STUDY TEXT >>
Every such judgment shall, except as otherwise expressly provided by this code, be written by or under the direction of the presiding officer of the court in the language of the court, and shall contain the point of points for determination, the decision thereon and the reasons for the decision, and shall be dated and signed by the presiding officer in open court and the time of pronouncing it.

In the case of a conviction, the judgment shall specify the offence of which, and the section of the Penal Code or other law under which, the accused person is convicted and the punishment to which he is sentenced.

In the case of an acquittal, the judgment shall state the offence of which the accused person is acquitted, and shall direct that he be set at liberty.

It will be seen that Section 169(1) above, provides that the trial court ought to give reasons for the decision. No reason was given as to why the evidence of the appellant was not convincing to the court. That in my view was an error on the part of the trial magistrate.

PROBLEM A >>
Reproduce the part of the passage on court judgments starting at "It will be seen" and ending at "the trial magistrate.".
PROBLEM B >>
Render this sentence from the passage on court judgments in Spanish: "No reason was given as to why the evidence of the appellant was not convincing to the court."

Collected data
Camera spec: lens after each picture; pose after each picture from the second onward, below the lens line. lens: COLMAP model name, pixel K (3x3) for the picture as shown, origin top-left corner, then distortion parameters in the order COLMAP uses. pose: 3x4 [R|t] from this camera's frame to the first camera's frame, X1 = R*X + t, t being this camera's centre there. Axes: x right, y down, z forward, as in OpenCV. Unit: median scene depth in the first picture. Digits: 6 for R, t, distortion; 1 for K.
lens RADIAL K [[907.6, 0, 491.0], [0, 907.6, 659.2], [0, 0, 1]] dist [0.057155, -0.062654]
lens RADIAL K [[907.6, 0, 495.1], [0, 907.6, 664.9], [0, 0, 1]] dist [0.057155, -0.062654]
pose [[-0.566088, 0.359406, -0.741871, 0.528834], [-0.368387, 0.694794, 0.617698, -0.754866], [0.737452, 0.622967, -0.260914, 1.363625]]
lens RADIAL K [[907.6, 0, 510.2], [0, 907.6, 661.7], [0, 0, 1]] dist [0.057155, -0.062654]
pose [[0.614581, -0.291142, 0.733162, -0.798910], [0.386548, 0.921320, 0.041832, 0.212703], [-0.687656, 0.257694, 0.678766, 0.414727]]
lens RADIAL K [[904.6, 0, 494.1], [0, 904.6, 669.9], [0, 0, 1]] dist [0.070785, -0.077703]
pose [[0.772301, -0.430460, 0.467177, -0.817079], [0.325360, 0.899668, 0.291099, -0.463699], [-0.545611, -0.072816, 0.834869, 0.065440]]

...

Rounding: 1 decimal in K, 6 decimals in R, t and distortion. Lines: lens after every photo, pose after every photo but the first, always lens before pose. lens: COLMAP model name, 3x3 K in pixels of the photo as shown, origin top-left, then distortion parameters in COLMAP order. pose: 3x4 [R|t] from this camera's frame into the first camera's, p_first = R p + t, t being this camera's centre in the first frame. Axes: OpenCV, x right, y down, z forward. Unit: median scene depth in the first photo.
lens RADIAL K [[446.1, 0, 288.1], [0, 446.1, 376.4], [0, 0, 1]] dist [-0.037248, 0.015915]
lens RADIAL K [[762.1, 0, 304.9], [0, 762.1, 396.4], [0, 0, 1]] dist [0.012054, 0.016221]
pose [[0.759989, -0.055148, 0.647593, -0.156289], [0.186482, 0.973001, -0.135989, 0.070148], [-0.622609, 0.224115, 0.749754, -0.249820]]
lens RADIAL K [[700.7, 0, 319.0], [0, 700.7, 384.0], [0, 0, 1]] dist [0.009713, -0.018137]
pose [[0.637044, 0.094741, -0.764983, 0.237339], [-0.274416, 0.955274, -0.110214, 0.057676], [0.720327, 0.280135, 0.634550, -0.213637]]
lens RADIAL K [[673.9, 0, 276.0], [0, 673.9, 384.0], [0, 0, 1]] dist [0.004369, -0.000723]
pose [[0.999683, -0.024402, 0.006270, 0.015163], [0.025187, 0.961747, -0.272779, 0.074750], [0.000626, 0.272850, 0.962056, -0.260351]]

...

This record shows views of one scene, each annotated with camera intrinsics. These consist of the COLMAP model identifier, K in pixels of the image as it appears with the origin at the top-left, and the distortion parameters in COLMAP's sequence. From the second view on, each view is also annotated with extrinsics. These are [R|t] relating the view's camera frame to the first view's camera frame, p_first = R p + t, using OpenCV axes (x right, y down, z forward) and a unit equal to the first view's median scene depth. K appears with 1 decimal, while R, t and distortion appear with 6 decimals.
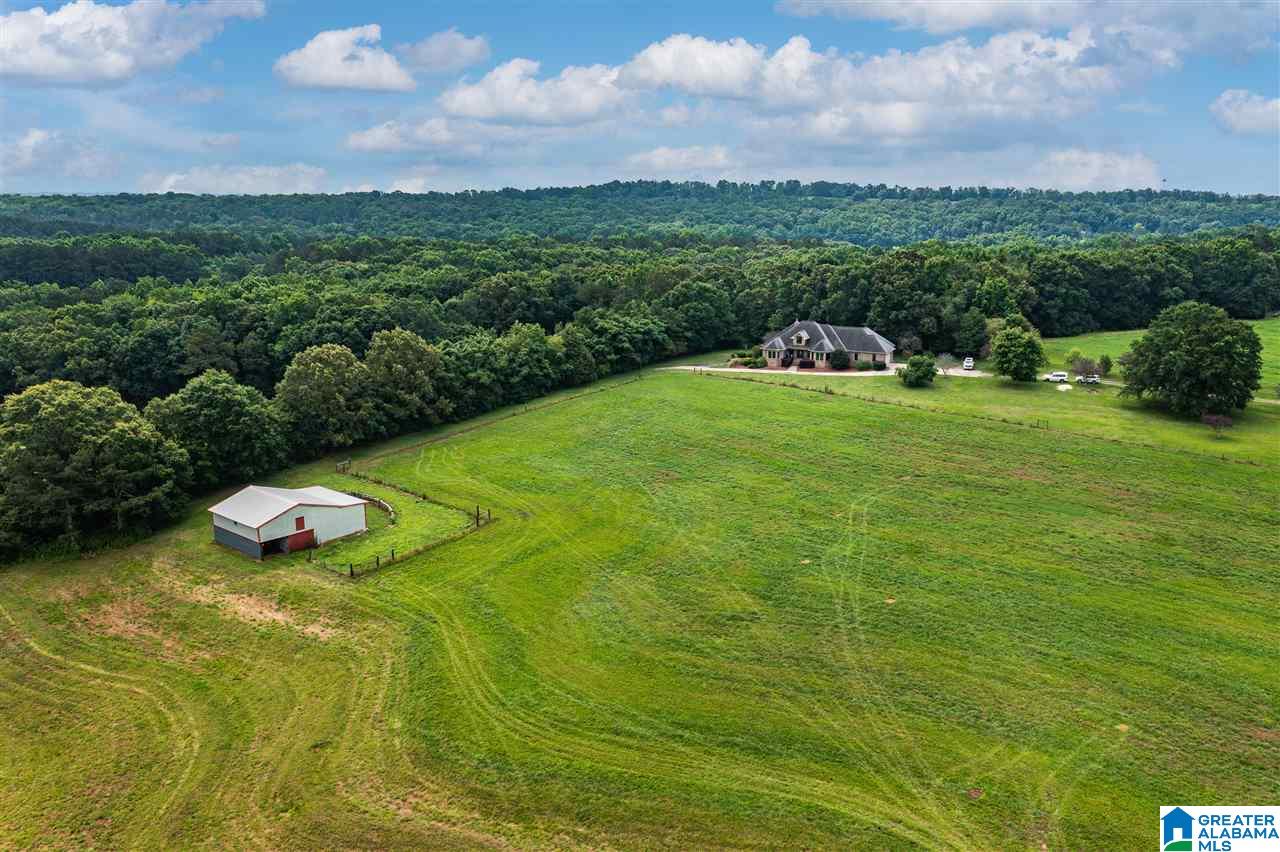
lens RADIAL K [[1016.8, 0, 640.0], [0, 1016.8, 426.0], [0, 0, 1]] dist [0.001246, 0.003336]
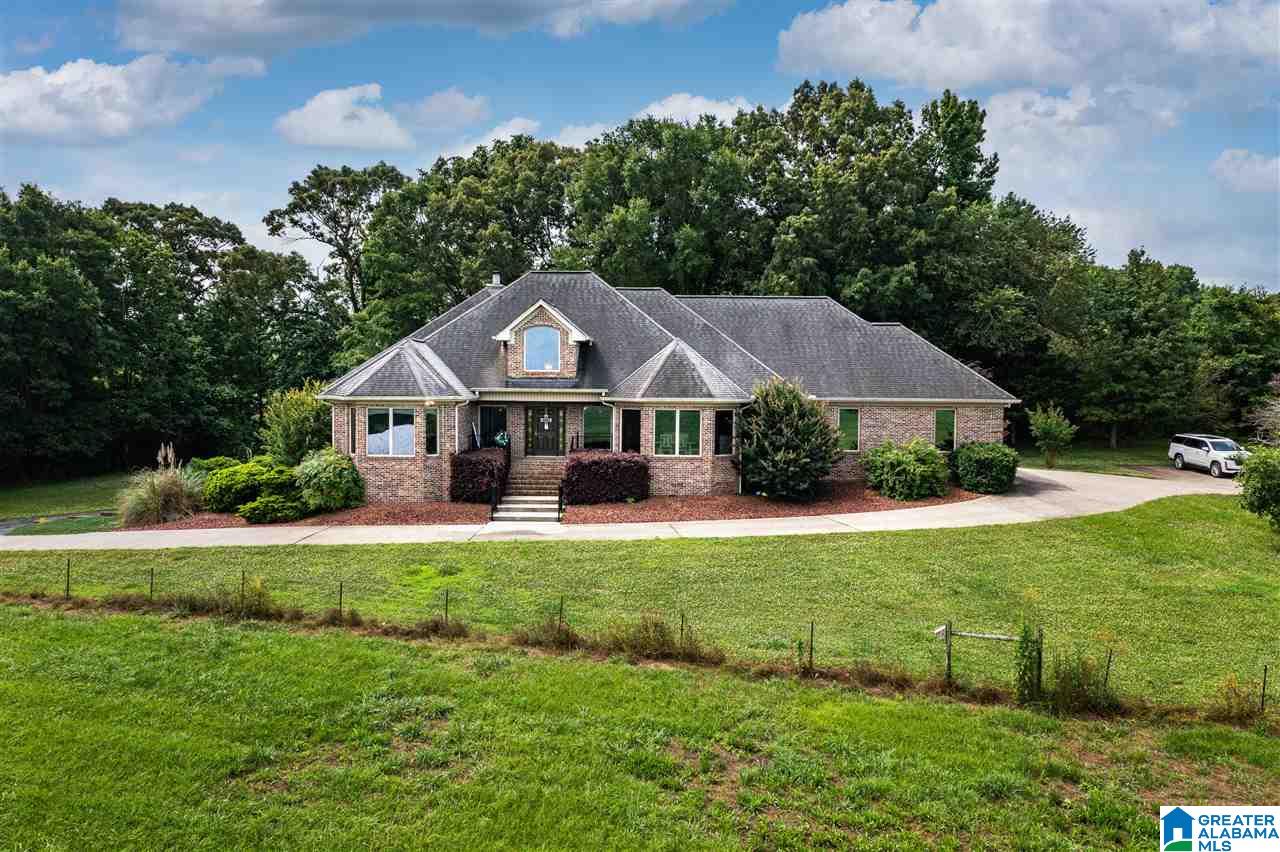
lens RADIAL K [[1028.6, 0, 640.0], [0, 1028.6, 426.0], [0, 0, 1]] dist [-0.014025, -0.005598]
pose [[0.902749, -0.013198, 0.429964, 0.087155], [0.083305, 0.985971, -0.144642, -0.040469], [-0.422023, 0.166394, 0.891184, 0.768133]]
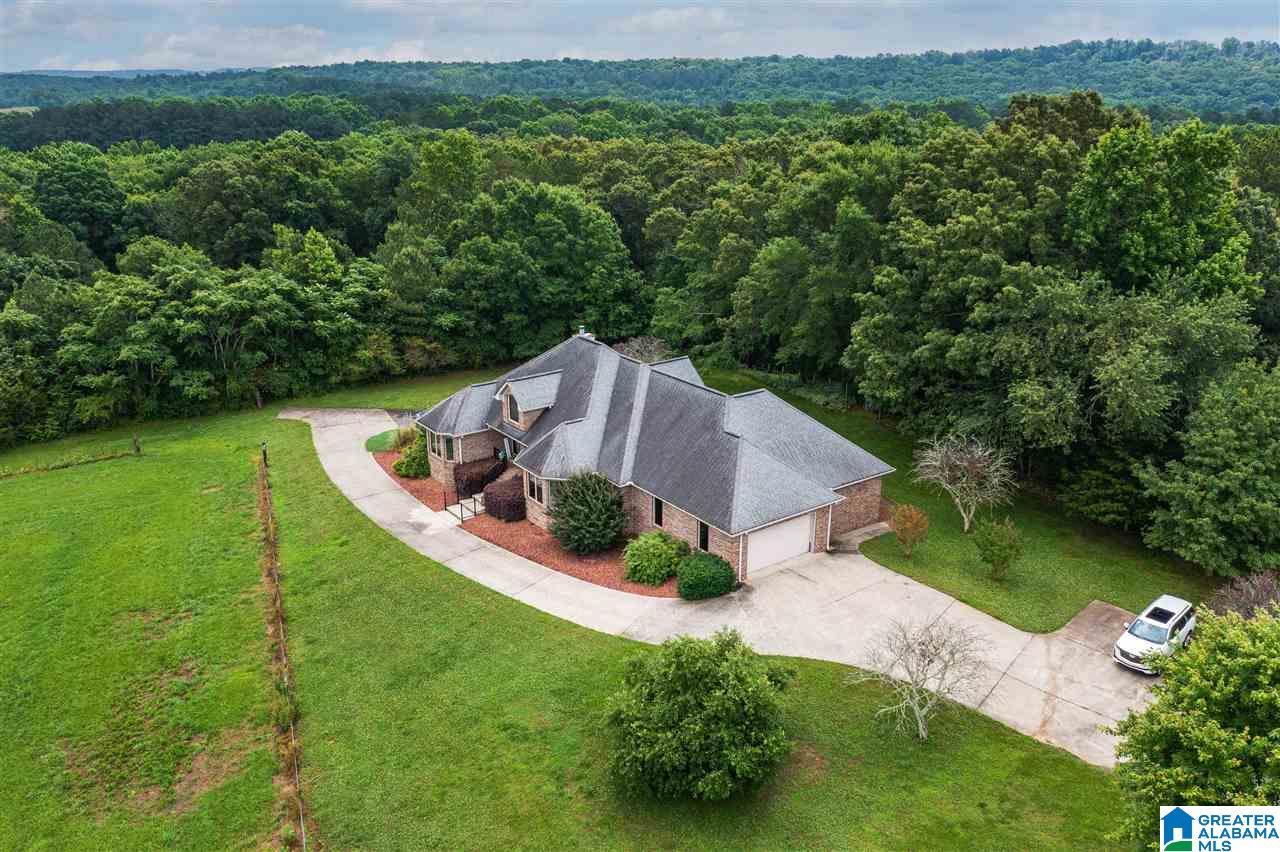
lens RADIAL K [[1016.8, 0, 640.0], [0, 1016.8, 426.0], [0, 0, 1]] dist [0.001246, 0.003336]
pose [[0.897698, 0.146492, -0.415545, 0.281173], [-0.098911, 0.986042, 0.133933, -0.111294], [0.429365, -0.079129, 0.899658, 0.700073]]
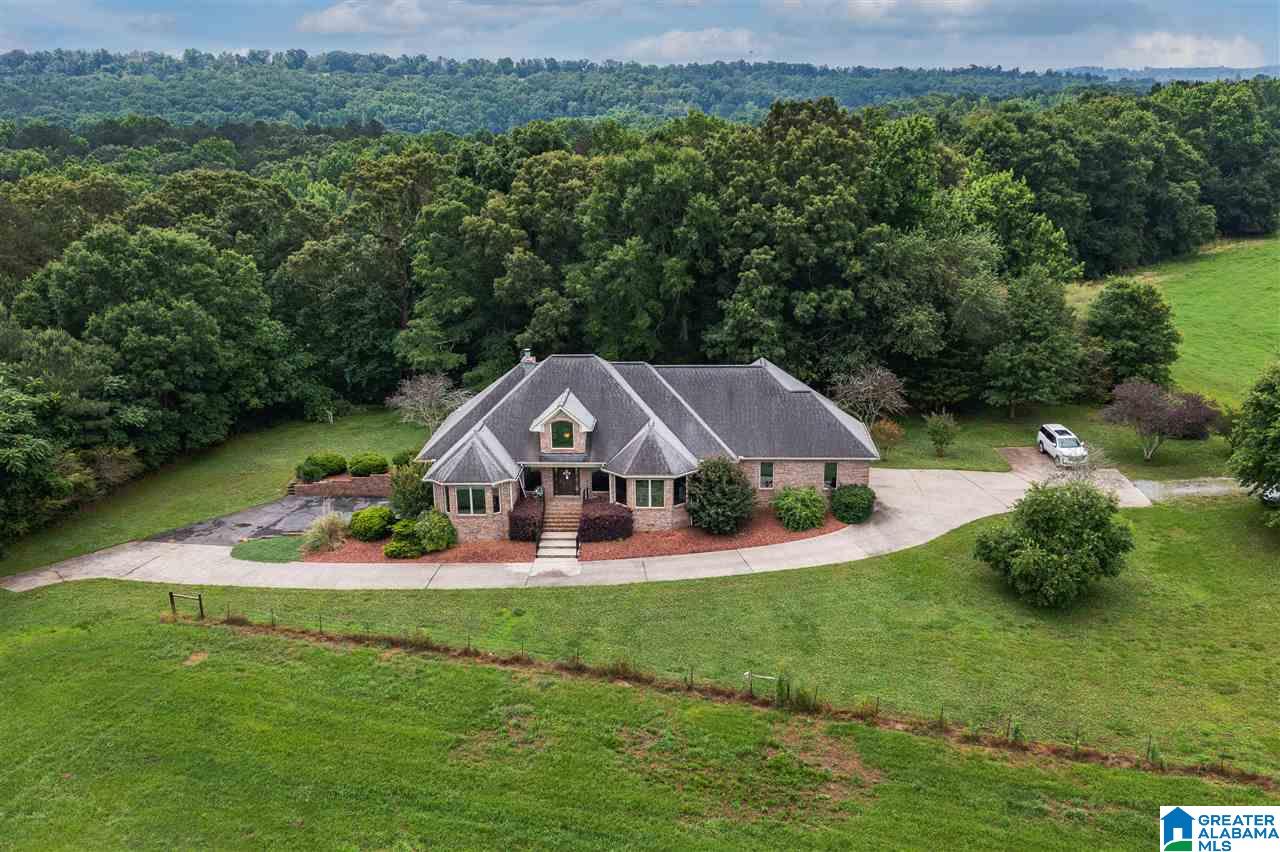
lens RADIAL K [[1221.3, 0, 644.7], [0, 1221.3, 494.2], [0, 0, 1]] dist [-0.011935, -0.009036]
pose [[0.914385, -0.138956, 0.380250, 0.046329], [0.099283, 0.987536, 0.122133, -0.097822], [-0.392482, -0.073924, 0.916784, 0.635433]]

WRITTEN ANSWER A >>
It will be seen that Section 169(1) above, provides that the trial court ought to give reasons for the decision. No reason was given as to why the evidence of the appellant was not convincing to the court. That in my view was an error on the part of the trial magistrate.

WRITTEN ANSWER B >>
No se dio ninguna razón de por qué las pruebas del apelante no resultaron convincentes para el tribunal.